━━ Available data ━━
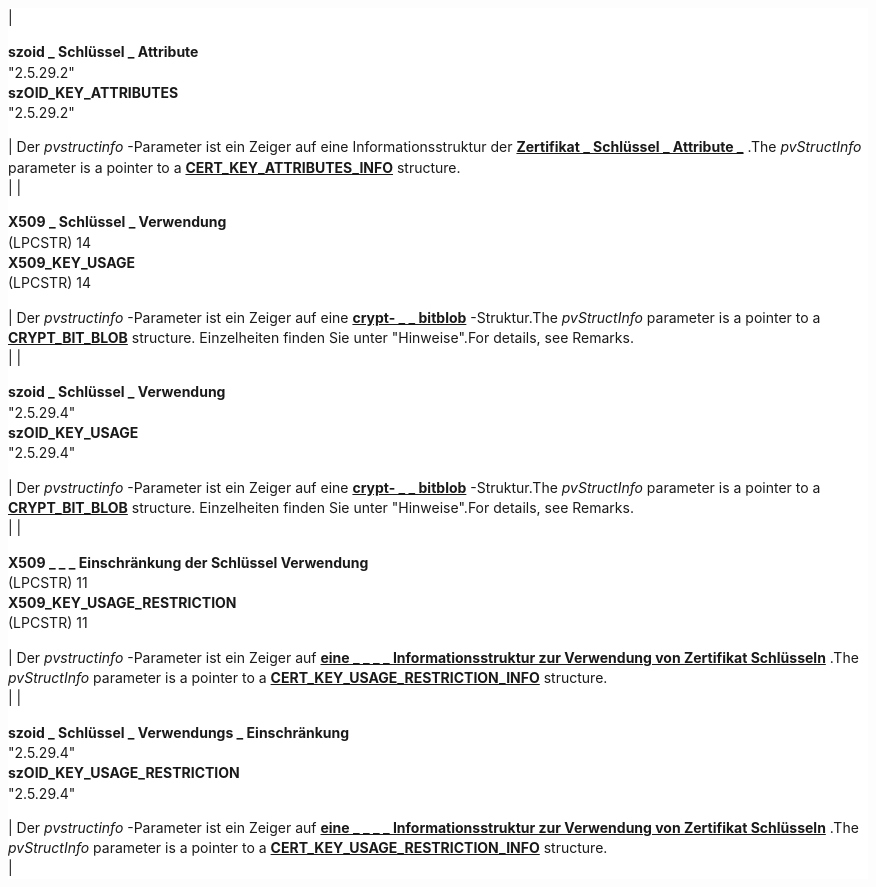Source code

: | <span id="szOID_KEY_ATTRIBUTES"></span><span id="szoid_key_attributes"></span><span id="SZOID_KEY_ATTRIBUTES"></span><dl> <span data-ttu-id="b2bb2-273"><dt>**szoid \_ Schlüssel \_ Attribute**</dt> <dt>"2.5.29.2"</dt></span><span class="sxs-lookup"><span data-stu-id="b2bb2-273"><dt>**szOID\_KEY\_ATTRIBUTES**</dt> <dt>"2.5.29.2"</dt></span></span> </dl>                                                                               | <span data-ttu-id="b2bb2-274">Der *pvstructinfo* -Parameter ist ein Zeiger auf eine Informationsstruktur der [**Zertifikat \_ Schlüssel \_ Attribute \_**](/windows/desktop/api/Wincrypt/ns-wincrypt-cert_key_attributes_info) .</span><span class="sxs-lookup"><span data-stu-id="b2bb2-274">The *pvStructInfo* parameter is a pointer to a [**CERT\_KEY\_ATTRIBUTES\_INFO**](/windows/desktop/api/Wincrypt/ns-wincrypt-cert_key_attributes_info) structure.</span></span><br/>                                                                                                                                                              |
| <span id="X509_KEY_USAGE"></span><span id="x509_key_usage"></span><dl> <span data-ttu-id="b2bb2-275"><dt>**X509 \_ Schlüssel \_ Verwendung**</dt> <dt>(LPCSTR) 14</dt></span><span class="sxs-lookup"><span data-stu-id="b2bb2-275"><dt>**X509\_KEY\_USAGE**</dt> <dt>(LPCSTR) 14</dt></span></span> </dl>                                                                                                                                       | <span data-ttu-id="b2bb2-276">Der *pvstructinfo* -Parameter ist ein Zeiger auf eine [**crypt- \_ \_ bitblob**](/windows/desktop/api/Wincrypt/ns-wincrypt-crypt_bit_blob) -Struktur.</span><span class="sxs-lookup"><span data-stu-id="b2bb2-276">The *pvStructInfo* parameter is a pointer to a [**CRYPT\_BIT\_BLOB**](/windows/desktop/api/Wincrypt/ns-wincrypt-crypt_bit_blob) structure.</span></span> <span data-ttu-id="b2bb2-277">Einzelheiten finden Sie unter "Hinweise".</span><span class="sxs-lookup"><span data-stu-id="b2bb2-277">For details, see Remarks.</span></span><br/>                                                                                                                                                         |
| <span id="szOID_KEY_USAGE"></span><span id="szoid_key_usage"></span><span id="SZOID_KEY_USAGE"></span><dl> <span data-ttu-id="b2bb2-278"><dt>**szoid \_ Schlüssel \_ Verwendung**</dt> <dt>"2.5.29.4"</dt></span><span class="sxs-lookup"><span data-stu-id="b2bb2-278"><dt>**szOID\_KEY\_USAGE**</dt> <dt>"2.5.29.4"</dt></span></span> </dl>                                                                                                   | <span data-ttu-id="b2bb2-279">Der *pvstructinfo* -Parameter ist ein Zeiger auf eine [**crypt- \_ \_ bitblob**](/windows/desktop/api/Wincrypt/ns-wincrypt-crypt_bit_blob) -Struktur.</span><span class="sxs-lookup"><span data-stu-id="b2bb2-279">The *pvStructInfo* parameter is a pointer to a [**CRYPT\_BIT\_BLOB**](/windows/desktop/api/Wincrypt/ns-wincrypt-crypt_bit_blob) structure.</span></span> <span data-ttu-id="b2bb2-280">Einzelheiten finden Sie unter "Hinweise".</span><span class="sxs-lookup"><span data-stu-id="b2bb2-280">For details, see Remarks.</span></span><br/>                                                                                                                                                         |
| <span id="X509_KEY_USAGE_RESTRICTION"></span><span id="x509_key_usage_restriction"></span><dl> <span data-ttu-id="b2bb2-281"><dt>**X509 \_ \_ \_ Einschränkung der Schlüssel Verwendung**</dt> <dt>(LPCSTR) 11</dt></span><span class="sxs-lookup"><span data-stu-id="b2bb2-281"><dt>**X509\_KEY\_USAGE\_RESTRICTION**</dt> <dt>(LPCSTR) 11</dt></span></span> </dl>                                                                                                  | <span data-ttu-id="b2bb2-282">Der *pvstructinfo* -Parameter ist ein Zeiger auf [**eine \_ \_ \_ \_ Informationsstruktur zur Verwendung von Zertifikat Schlüsseln**](/windows/desktop/api/Wincrypt/ns-wincrypt-cert_key_usage_restriction_info) .</span><span class="sxs-lookup"><span data-stu-id="b2bb2-282">The *pvStructInfo* parameter is a pointer to a [**CERT\_KEY\_USAGE\_RESTRICTION\_INFO**](/windows/desktop/api/Wincrypt/ns-wincrypt-cert_key_usage_restriction_info) structure.</span></span><br/>                                                                                                                                               |
| <span id="szOID_KEY_USAGE_RESTRICTION"></span><span id="szoid_key_usage_restriction"></span><span id="SZOID_KEY_USAGE_RESTRICTION"></span><dl> <span data-ttu-id="b2bb2-283"><dt>**szoid \_ Schlüssel \_ Verwendungs \_ Einschränkung**</dt> <dt>"2.5.29.4"</dt></span><span class="sxs-lookup"><span data-stu-id="b2bb2-283"><dt>**szOID\_KEY\_USAGE\_RESTRICTION**</dt> <dt>"2.5.29.4"</dt></span></span> </dl>                                                  | <span data-ttu-id="b2bb2-284">Der *pvstructinfo* -Parameter ist ein Zeiger auf [**eine \_ \_ \_ \_ Informationsstruktur zur Verwendung von Zertifikat Schlüsseln**](/windows/desktop/api/Wincrypt/ns-wincrypt-cert_key_usage_restriction_info) .</span><span class="sxs-lookup"><span data-stu-id="b2bb2-284">The *pvStructInfo* parameter is a pointer to a [**CERT\_KEY\_USAGE\_RESTRICTION\_INFO**](/windows/desktop/api/Wincrypt/ns-wincrypt-cert_key_usage_restriction_info) structure.</span></span><br/>                                                                                                                                               |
━━━
▶ **Task instructions**
Show each line of the material holding "bitblob".

▶ **Reply**
| <span id="X509_KEY_USAGE"></span><span id="x509_key_usage"></span><dl> <span data-ttu-id="b2bb2-275"><dt>**X509 \_ Schlüssel \_ Verwendung**</dt> <dt>(LPCSTR) 14</dt></span><span class="sxs-lookup"><span data-stu-id="b2bb2-275"><dt>**X509\_KEY\_USAGE**</dt> <dt>(LPCSTR) 14</dt></span></span> </dl>                                                                                                                                       | <span data-ttu-id="b2bb2-276">Der *pvstructinfo* -Parameter ist ein Zeiger auf eine [**crypt- \_ \_ bitblob**](/windows/desktop/api/Wincrypt/ns-wincrypt-crypt_bit_blob) -Struktur.</span><span class="sxs-lookup"><span data-stu-id="b2bb2-276">The *pvStructInfo* parameter is a pointer to a [**CRYPT\_BIT\_BLOB**](/windows/desktop/api/Wincrypt/ns-wincrypt-crypt_bit_blob) structure.</span></span> <span data-ttu-id="b2bb2-277">Einzelheiten finden Sie unter "Hinweise".</span><span class="sxs-lookup"><span data-stu-id="b2bb2-277">For details, see Remarks.</span></span><br/>                                                                                                                                                         |
| <span id="szOID_KEY_USAGE"></span><span id="szoid_key_usage"></span><span id="SZOID_KEY_USAGE"></span><dl> <span data-ttu-id="b2bb2-278"><dt>**szoid \_ Schlüssel \_ Verwendung**</dt> <dt>"2.5.29.4"</dt></span><span class="sxs-lookup"><span data-stu-id="b2bb2-278"><dt>**szOID\_KEY\_USAGE**</dt> <dt>"2.5.29.4"</dt></span></span> </dl>                                                                                                   | <span data-ttu-id="b2bb2-279">Der *pvstructinfo* -Parameter ist ein Zeiger auf eine [**crypt- \_ \_ bitblob**](/windows/desktop/api/Wincrypt/ns-wincrypt-crypt_bit_blob) -Struktur.</span><span class="sxs-lookup"><span data-stu-id="b2bb2-279">The *pvStructInfo* parameter is a pointer to a [**CRYPT\_BIT\_BLOB**](/windows/desktop/api/Wincrypt/ns-wincrypt-crypt_bit_blob) structure.</span></span> <span data-ttu-id="b2bb2-280">Einzelheiten finden Sie unter "Hinweise".</span><span class="sxs-lookup"><span data-stu-id="b2bb2-280">For details, see Remarks.</span></span><br/>                                                                                                                                                         |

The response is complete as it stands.